#### Requirements:
Please repeat the lines of the records below, from the line with "genus: Peromyscus" to the line with "order: Caryophyllales", including both of those lines.

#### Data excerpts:
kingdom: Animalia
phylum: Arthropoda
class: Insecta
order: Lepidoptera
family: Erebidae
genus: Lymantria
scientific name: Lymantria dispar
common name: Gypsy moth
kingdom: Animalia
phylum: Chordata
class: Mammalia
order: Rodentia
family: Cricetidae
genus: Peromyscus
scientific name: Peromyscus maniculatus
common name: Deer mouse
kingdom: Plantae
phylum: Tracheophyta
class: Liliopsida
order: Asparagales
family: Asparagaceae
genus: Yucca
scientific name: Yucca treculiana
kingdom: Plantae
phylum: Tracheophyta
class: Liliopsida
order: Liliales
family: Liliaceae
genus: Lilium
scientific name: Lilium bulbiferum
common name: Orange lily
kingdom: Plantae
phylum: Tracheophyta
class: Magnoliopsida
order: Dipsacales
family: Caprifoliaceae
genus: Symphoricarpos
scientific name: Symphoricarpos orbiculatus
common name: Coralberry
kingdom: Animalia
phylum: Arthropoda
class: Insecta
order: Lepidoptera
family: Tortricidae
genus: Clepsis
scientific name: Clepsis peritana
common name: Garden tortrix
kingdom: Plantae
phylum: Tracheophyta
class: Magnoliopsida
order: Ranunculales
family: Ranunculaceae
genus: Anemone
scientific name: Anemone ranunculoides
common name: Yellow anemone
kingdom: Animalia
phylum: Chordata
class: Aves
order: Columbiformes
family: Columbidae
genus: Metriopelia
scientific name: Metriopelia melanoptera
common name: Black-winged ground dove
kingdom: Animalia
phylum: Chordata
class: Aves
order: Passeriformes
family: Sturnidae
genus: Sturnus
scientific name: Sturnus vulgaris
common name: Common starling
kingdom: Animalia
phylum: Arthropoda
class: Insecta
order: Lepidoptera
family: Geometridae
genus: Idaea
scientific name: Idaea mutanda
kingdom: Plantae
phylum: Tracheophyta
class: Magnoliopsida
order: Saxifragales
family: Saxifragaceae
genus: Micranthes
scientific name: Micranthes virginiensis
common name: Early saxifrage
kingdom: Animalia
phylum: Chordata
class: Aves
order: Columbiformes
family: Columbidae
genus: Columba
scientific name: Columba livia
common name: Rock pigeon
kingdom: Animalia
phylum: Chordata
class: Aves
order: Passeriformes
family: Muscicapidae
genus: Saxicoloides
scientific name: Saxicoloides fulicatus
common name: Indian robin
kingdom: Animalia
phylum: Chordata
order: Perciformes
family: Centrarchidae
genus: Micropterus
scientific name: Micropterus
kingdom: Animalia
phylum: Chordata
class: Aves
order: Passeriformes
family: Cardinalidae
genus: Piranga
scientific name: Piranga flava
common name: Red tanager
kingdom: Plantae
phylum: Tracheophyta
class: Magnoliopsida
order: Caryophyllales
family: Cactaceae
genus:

#### Written reply:
genus: Peromyscus
scientific name: Peromyscus maniculatus
common name: Deer mouse
kingdom: Plantae
phylum: Tracheophyta
class: Liliopsida
order: Asparagales
family: Asparagaceae
genus: Yucca
scientific name: Yucca treculiana
kingdom: Plantae
phylum: Tracheophyta
class: Liliopsida
order: Liliales
family: Liliaceae
genus: Lilium
scientific name: Lilium bulbiferum
common name: Orange lily
kingdom: Plantae
phylum: Tracheophyta
class: Magnoliopsida
order: Dipsacales
family: Caprifoliaceae
genus: Symphoricarpos
scientific name: Symphoricarpos orbiculatus
common name: Coralberry
kingdom: Animalia
phylum: Arthropoda
class: Insecta
order: Lepidoptera
family: Tortricidae
genus: Clepsis
scientific name: Clepsis peritana
common name: Garden tortrix
kingdom: Plantae
phylum: Tracheophyta
class: Magnoliopsida
order: Ranunculales
family: Ranunculaceae
genus: Anemone
scientific name: Anemone ranunculoides
common name: Yellow anemone
kingdom: Animalia
phylum: Chordata
class: Aves
order: Columbiformes
family: Columbidae
genus: Metriopelia
scientific name: Metriopelia melanoptera
common name: Black-winged ground dove
kingdom: Animalia
phylum: Chordata
class: Aves
order: Passeriformes
family: Sturnidae
genus: Sturnus
scientific name: Sturnus vulgaris
common name: Common starling
kingdom: Animalia
phylum: Arthropoda
class: Insecta
order: Lepidoptera
family: Geometridae
genus: Idaea
scientific name: Idaea mutanda
kingdom: Plantae
phylum: Tracheophyta
class: Magnoliopsida
order: Saxifragales
family: Saxifragaceae
genus: Micranthes
scientific name: Micranthes virginiensis
common name: Early saxifrage
kingdom: Animalia
phylum: Chordata
class: Aves
order: Columbiformes
family: Columbidae
genus: Columba
scientific name: Columba livia
common name: Rock pigeon
kingdom: Animalia
phylum: Chordata
class: Aves
order: Passeriformes
family: Muscicapidae
genus: Saxicoloides
scientific name: Saxicoloides fulicatus
common name: Indian robin
kingdom: Animalia
phylum: Chordata
order: Perciformes
family: Centrarchidae
genus: Micropterus
scientific name: Micropterus
kingdom: Animalia
phylum: Chordata
class: Aves
order: Passeriformes
family: Cardinalidae
genus: Piranga
scientific name: Piranga flava
common name: Red tanager
kingdom: Plantae
phylum: Tracheophyta
class: Magnoliopsida
order: Caryophyllales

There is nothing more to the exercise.